Bone-dry Bihar toys with darker addictions

Is prohibition good? “Women forced the CM into it. It’s good.
Bone-dry Bihar toys with darker addictions

Patna: Two months after the Nitish Kumar government imposed prohibition, de-addiction centres started filling up in Bihar. Some of the patients are children aged 10-15. Almost all of the patients are alcoholics who switched to other forms of intoxication more dangerous than alcohol, since the law came in. Most of them are hooked to an array of substances: injectable drugs, particularly Fortwin, adhesives, footwear soles, glue, whiteners, cough syrups, bhang, ganja, hashish, etc.

Says Tara, mother of Lallan Kumar, a patient in a de-addiction ward in Nalanda Hospital: “After the ban, he became irritable. A doctor said it was a withdrawal symptom and that he will be alright. A few weeks later, his behaviour turned strange. Sometimes he would just lie unconscious.

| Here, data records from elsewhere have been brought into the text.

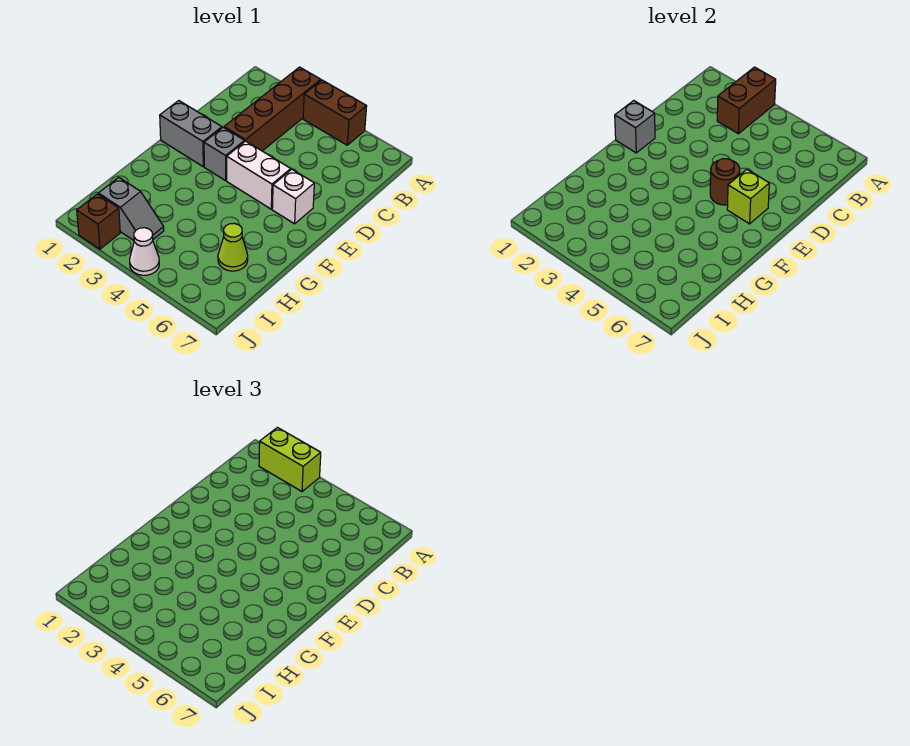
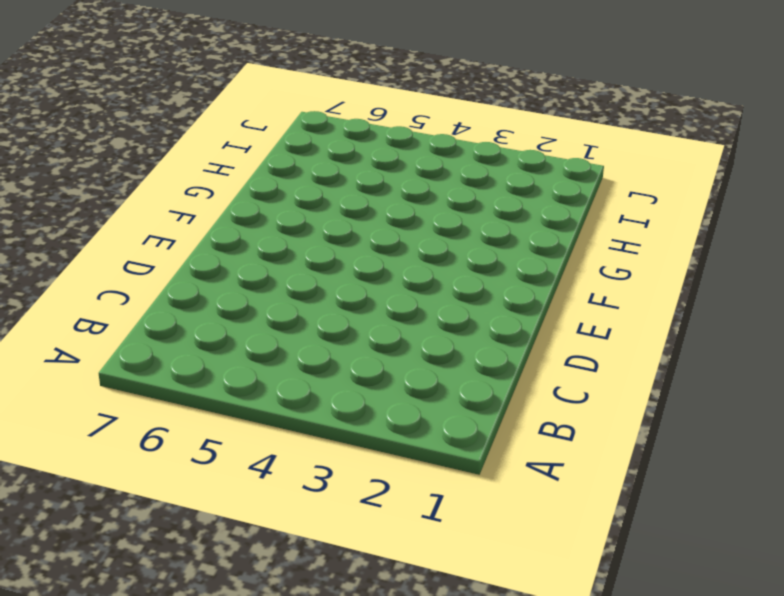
none -> brown 1x4 brick [224,67,321,151]
none -> brown 1x2 brick [303,80,367,145]
none -> grey 1x2 brick [160,101,222,166]

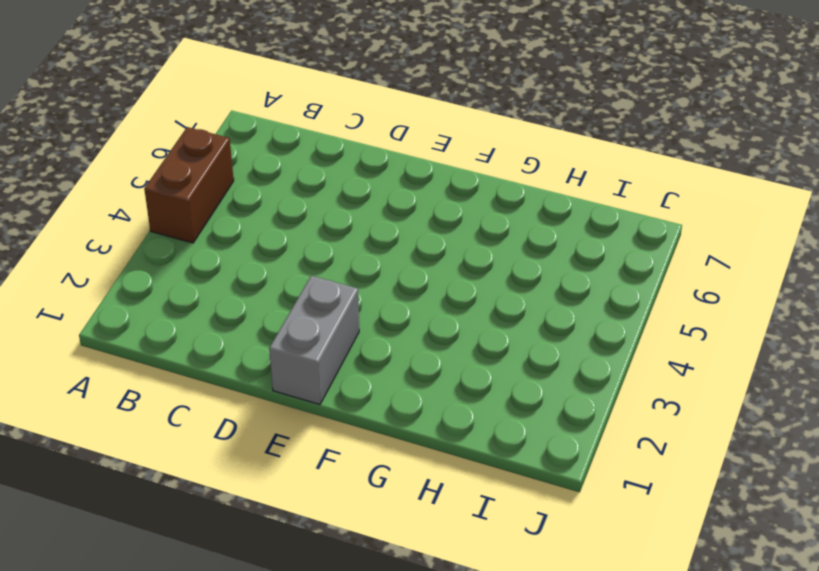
none -> brown 1x4 brick [224,67,321,151]
none -> grey 1x1 brick [204,127,245,181]
none -> white 1x2 brick [227,141,291,209]

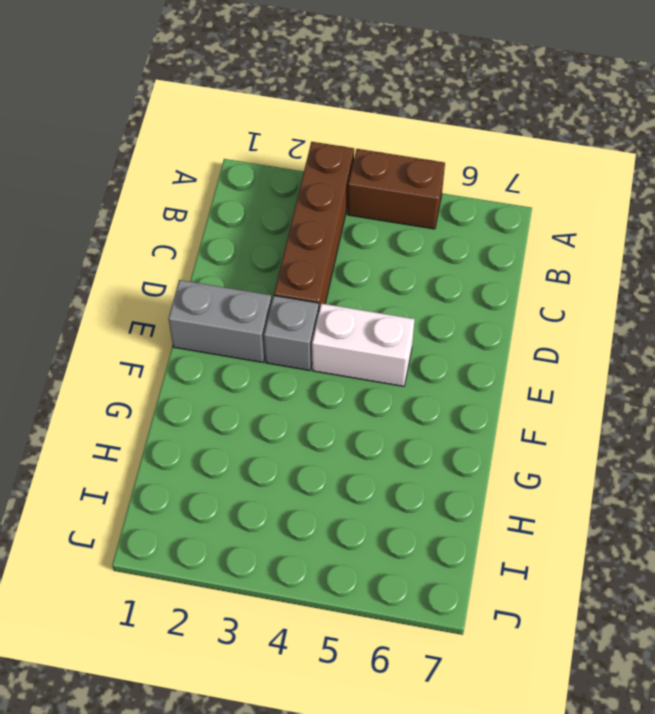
none -> white 1x1 brick [272,170,314,224]
none -> lime 1x1 cone [218,223,248,271]
none -> grey 1x2 slope [98,177,164,240]

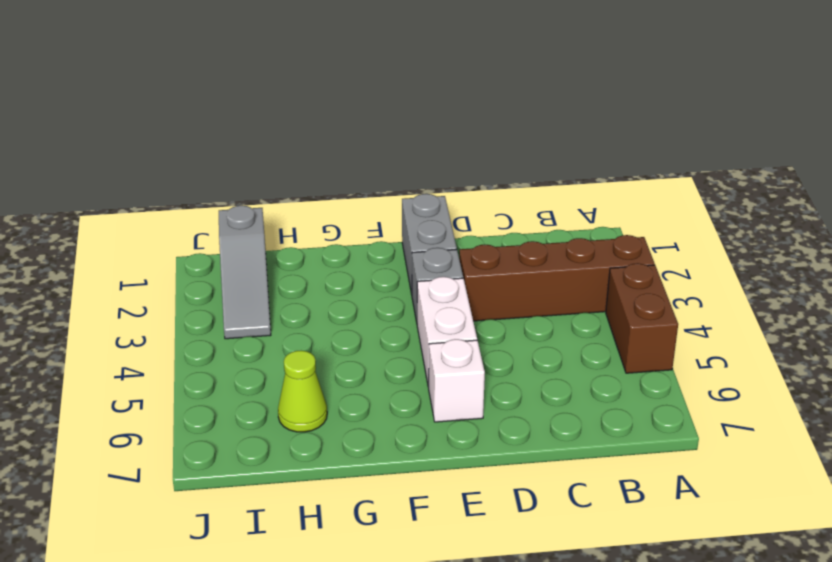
grey 1x3 slope [219,205,271,339] -> grey 1x2 slope [98,177,164,240]
none -> brown 1x1 brick [77,194,120,249]
none -> white 1x1 cone [130,228,159,275]
none -> brown 1x2 brick [717,67,776,134]

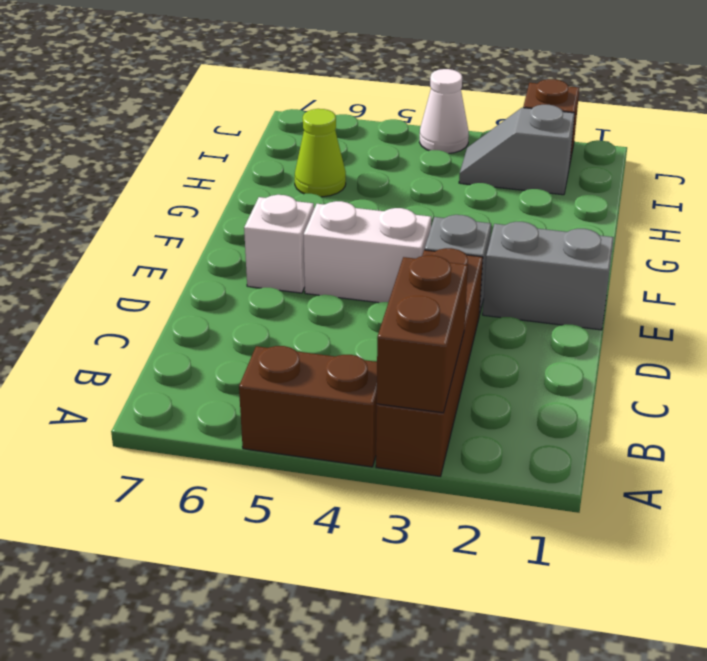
none -> grey 1x1 brick [615,101,655,153]
none -> brown 1x1 round brick [710,159,740,205]
none -> lime 1x1 brick [727,170,769,224]

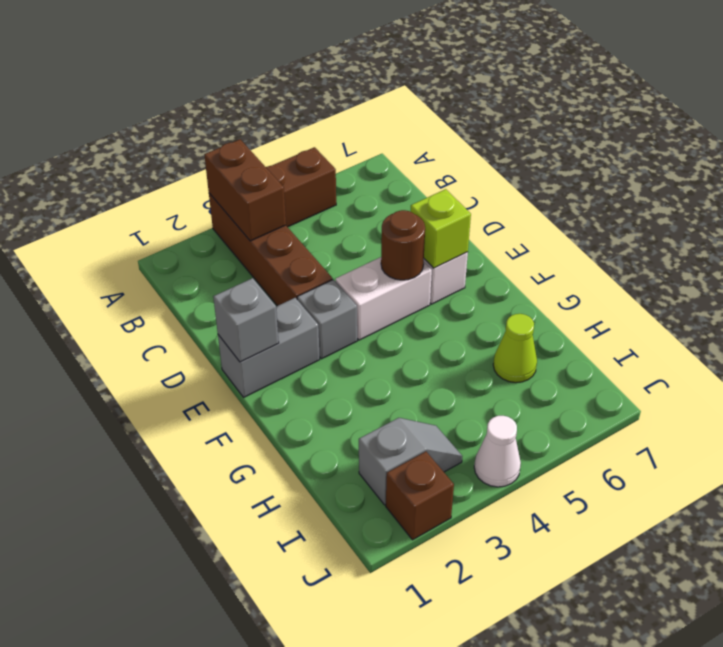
none -> lime 1x2 brick [259,427,321,491]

I found an injection in his pocket and then we noticed needle pricks on his hand.”

Is prohibition good? “Women forced the CM into it. It’s good, but the government has to do something to prevent people from getting addicted to other more dangerous things,’’ says Tara.

For a few weeks after prohibition was imposed, hooch was available in some villages in Nalanda, Nitish Kumar’s district. Distillers stocked the hooch underground, but the police and excise cracked down. Hooch supply stopped, but ganja, injections, glues and adhesives were easily available. A Fortwin injection costs `7. These children were taking 15-20 injections per day and became used to a combination of drugs. Says Dr Rajkishore Singh, the medical officer in-charge of the de-addiction unit at Nalanda Hospital: “This is Bihar. It is not at all surprising how they are able to lay their hands on prescription drugs. There could be a mafia.’’

“We have been seizing ganja. It is not correct to say that ganja is freely available in the state,’’ says Om Prakash Mandal, assistant commissioner of the excise department.